To do
Among the entries, how many lines carry the string "will"? Give the number and nothing else.

******************************

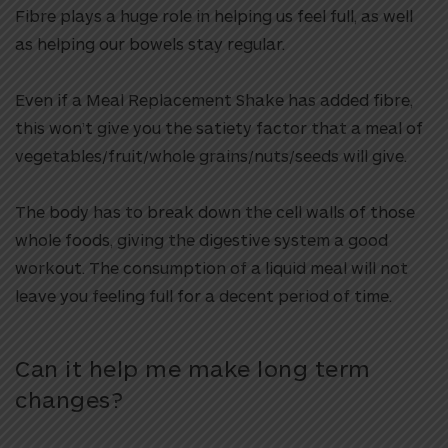
Fibre plays a huge role in helping us feel full, as well
as helping our bowels stay regular.
Even if a Meal Replacement Shake has added fibre,
this won’t give you the satiety factor that a meal of
vegetables/fruit/whole grains/nuts/seeds will give.
The body has to break down the cell walls of those
whole foods, giving the digestive system a good
workout. The consumption of a liquid meal will not
leave you feeling full for a decent period of time.
Can it help me make long term
changes?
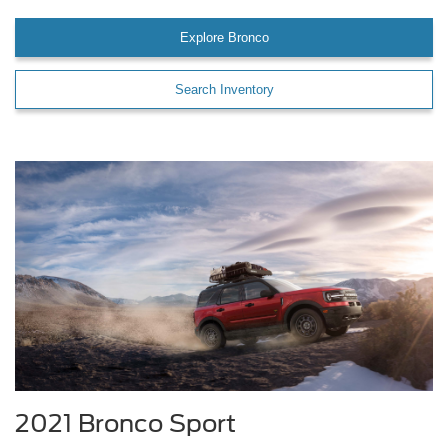
Explore Bronco
Search Inventory
2021 Bronco Sport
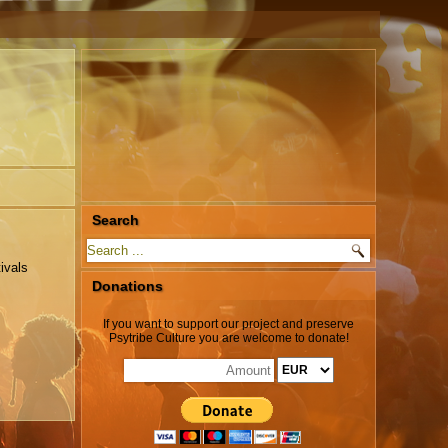
Search
ivals
Donations
If you want to support our project and preserve
Psytribe Culture you are welcome to donate!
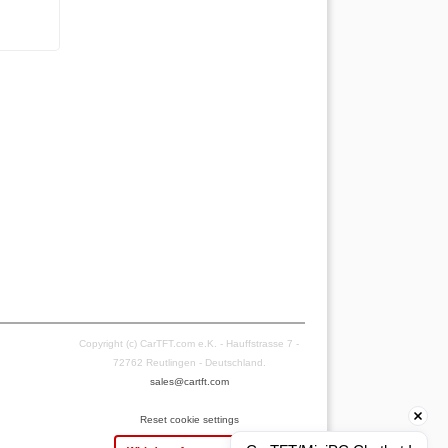
Copyright (c) CarTFT.com e.K. - Hauffstrasse 7 -
72762 Reutlingen - Deutschland.
sales@cartft.com
Reset cookie settings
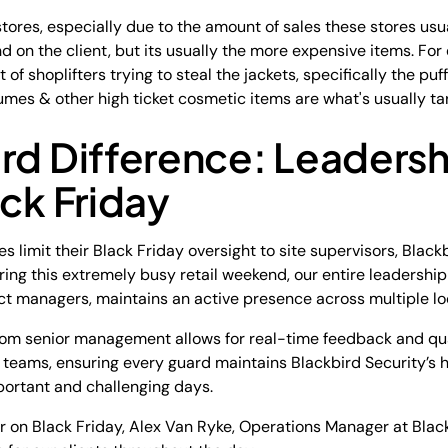
tores, especially due to the amount of sales these stores usua
 on the client, but its usually the more expensive items. For 
ot of shoplifters trying to steal the jackets, specifically the puff
umes & other high ticket cosmetic items are what's usually ta
rd Difference: Leadershi
ack Friday
 limit their Black Friday oversight to site supervisors, Black
ng this extremely busy retail weekend, our entire leadership
ct managers, maintains an active presence across multiple lo
om senior management allows for real-time feedback and qual
 teams, ensuring every guard maintains Blackbird Security’s h
mportant and challenging days.
r on Black Friday, Alex Van Ryke, Operations Manager at Blac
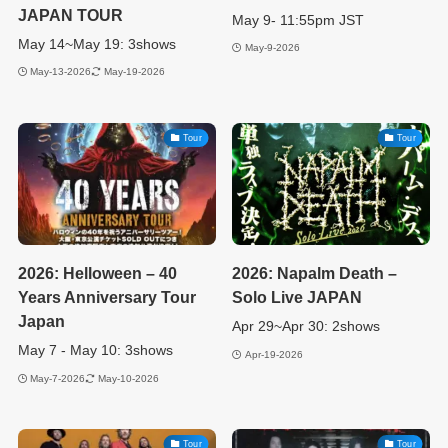
JAPAN TOUR
May 9- 11:55pm JST
May 14~May 19: 3shows
May-9-2026
May-13-2026
May-19-2026
Tour
Tour
2026: Helloween – 40
2026: Napalm Death –
Years Anniversary Tour
Solo Live JAPAN
Japan
Apr 29~Apr 30: 2shows
May 7 - May 10: 3shows
Apr-19-2026
May-7-2026
May-10-2026
Tour
Tour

******************************

Output of the exercise
2